We can't control the moods of the market, but we can certainly influence them by projecting confidence -- and we do that through our commitment to the business, but much more importantly through our performance.
It is my belief that companies need superior performance in the following areas to be successful:
First is Operational Excellence -- Safe, reliable, efficient operations -- and environmental performance -- all are the essential starting points. These are the nuts and bolts of the business and essential from the reservoir to the refinery.
And in terms of our reputation, operational excellence is even more critical.
Next is Capital Stewardship -- We're talking about good decisions well executed.
A new study from Deutsch Bank reported that the 14 largest commercial oil and gas companies invested $68 billion during 2000, and this will be up to $78 billion five years from now. But those who spend their capital the same way five years from now as they do today will not be as successful. We will have to leverage capital better to get significantly more output of all kinds for our invested dollars.

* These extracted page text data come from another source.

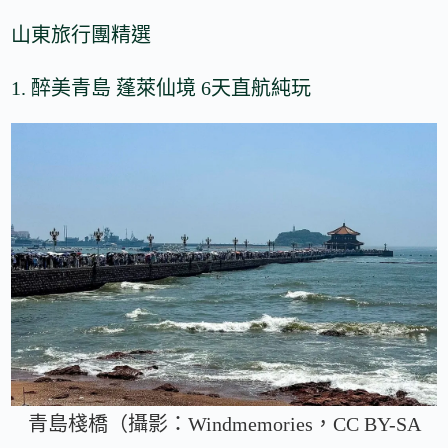
山東旅行團精選
1. 醉美青島 蓬萊仙境 6天直航純玩
青島棧橋（攝影：Windmemories，CC BY-SA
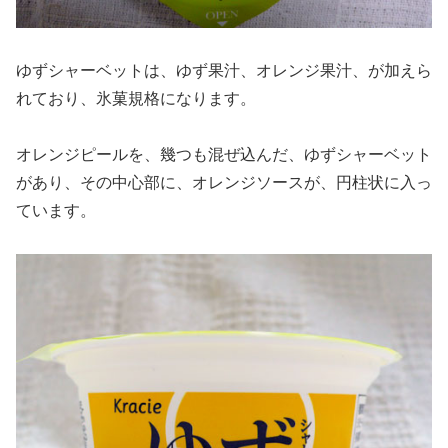
ゆずシャーベットは、ゆず果汁、オレンジ果汁、が加えら
れており、氷菓規格になります。
オレンジピールを、幾つも混ぜ込んだ、ゆずシャーベット
があり、その中心部に、オレンジソースが、円柱状に入っ
ています。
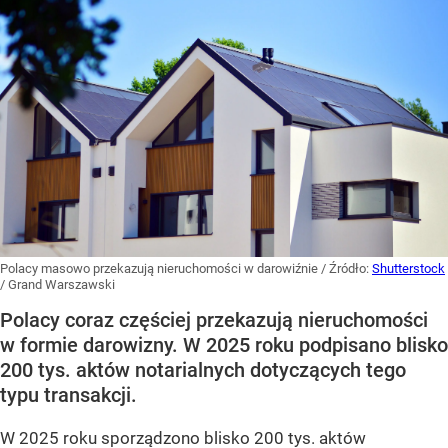
Polacy masowo przekazują nieruchomości w darowiźnie
/ Źródło:
Shutterstock
/
Grand Warszawski
Polacy coraz częściej przekazują nieruchomości
w formie darowizny. W 2025 roku podpisano blisko
200 tys. aktów notarialnych dotyczących tego
typu transakcji.
W 2025 roku sporządzono blisko 200 tys. aktów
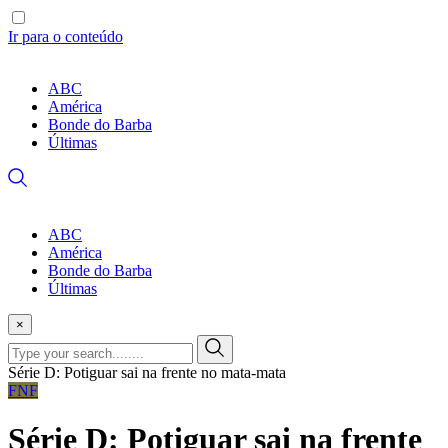
Ir para o conteúdo
ABC
América
Bonde do Barba
Últimas
ABC
América
Bonde do Barba
Últimas
×
Série D: Potiguar sai na frente no mata-mata
FNF
Série D: Potiguar sai na frente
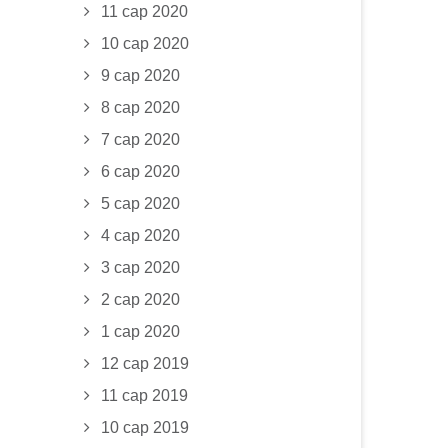
11 сар 2020
10 сар 2020
9 сар 2020
8 сар 2020
7 сар 2020
6 сар 2020
5 сар 2020
4 сар 2020
3 сар 2020
2 сар 2020
1 сар 2020
12 сар 2019
11 сар 2019
10 сар 2019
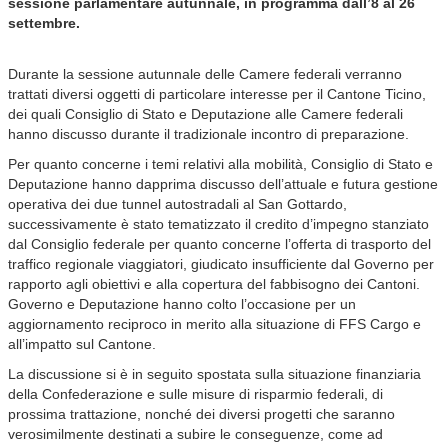
sessione parlamentare autunnale, in programma dall’8 al 26
settembre.
Durante la sessione autunnale delle Camere federali verranno
trattati diversi oggetti di particolare interesse per il Cantone Ticino,
dei quali Consiglio di Stato e Deputazione alle Camere federali
hanno discusso durante il tradizionale incontro di preparazione.
Per quanto concerne i temi relativi alla mobilità, Consiglio di Stato e
Deputazione hanno dapprima discusso dell’attuale e futura gestione
operativa dei due tunnel autostradali al San Gottardo,
successivamente è stato tematizzato il credito d’impegno stanziato
dal Consiglio federale per quanto concerne l’offerta di trasporto del
traffico regionale viaggiatori, giudicato insufficiente dal Governo per
rapporto agli obiettivi e alla copertura del fabbisogno dei Cantoni.
Governo e Deputazione hanno colto l’occasione per un
aggiornamento reciproco in merito alla situazione di FFS Cargo e
all’impatto sul Cantone.
La discussione si è in seguito spostata sulla situazione finanziaria
della Confederazione e sulle misure di risparmio federali, di
prossima trattazione, nonché dei diversi progetti che saranno
verosimilmente destinati a subire le conseguenze, come ad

Quality decisions, technology that improves value, and project execution will be key.
And managing the portfolio to migrate from the mature assets to those earlier in their life cycle will be critical.
Another fundamental success factor is Profitable Growth:
- by making existing assets more profitable.
- by building new assets in established lines of business in Kazakhstan, Venezuela, Angola, Thailand, and achieve the size and scale so important to maximizing returns.
- and through pursuing new lines of business -- such as our investment in Dynegy, our new energy services group, our gas-to-liquids joint venture with Sasol and Chevron eBusiness Development Company.
And think there is no better example of our commitment to profitable growth than our planned merger with Texaco.
This is a combination that we believe will give us an ideal scale to achieve both superior growth and superior returns in all the right places.
Upstream, we'll have greater scale in West Africa, Latin America and the Gulf of Mexico.
- We'll reinforce our premier position in The Caspian.
- We'll be better positioned downstream worldwide.
- We'll have more options in the gas-and-power sector.
Over time, however, I believe the true differentiator in our industry is Organizational Capability.
Those organizations with the best capacity to manage change and to execute well, will be the ones who fulfill the supply mission with superior returns.
This is where we can learn from the successes of the new economy.
Organizations of people who are empowered within decentralized structures will be best at seeking and capturing new opportunities; best at rapidly and effectively deploying new technology; and best at building relationships at local levels, which is so important and necessary in today's complex, fast changing world.
Commitment, confidence, successful execution, and superior skills will differentiate the companies that will satisfy both the energy-supply and investor-return missions.
As you can tell, I'm bullish on energy and I'm bullish on Chevron because the world needs energy to grow -- and new economy even more so; because we have the new power of the Internet to help us change and improve the way we work to perform our critical mission of providing energy for the future; and because we have great opportunities to keep improving technology and take our skills to new frontiers.
The market will reward those who are committed and who have the organizations that demonstrate a track record of sustained performance.
I'm confident Chevron is, and will continue to be, one of those.
And as this extraordinary year draws to a close, here on the occasion of this 21st Oil and Money Conference it is my hope that in the future, society will see that there is much more to us than just oil and money, and understand our vital role in economic well-being. It is my hope that we will be fully valued for what we do and how well we do it.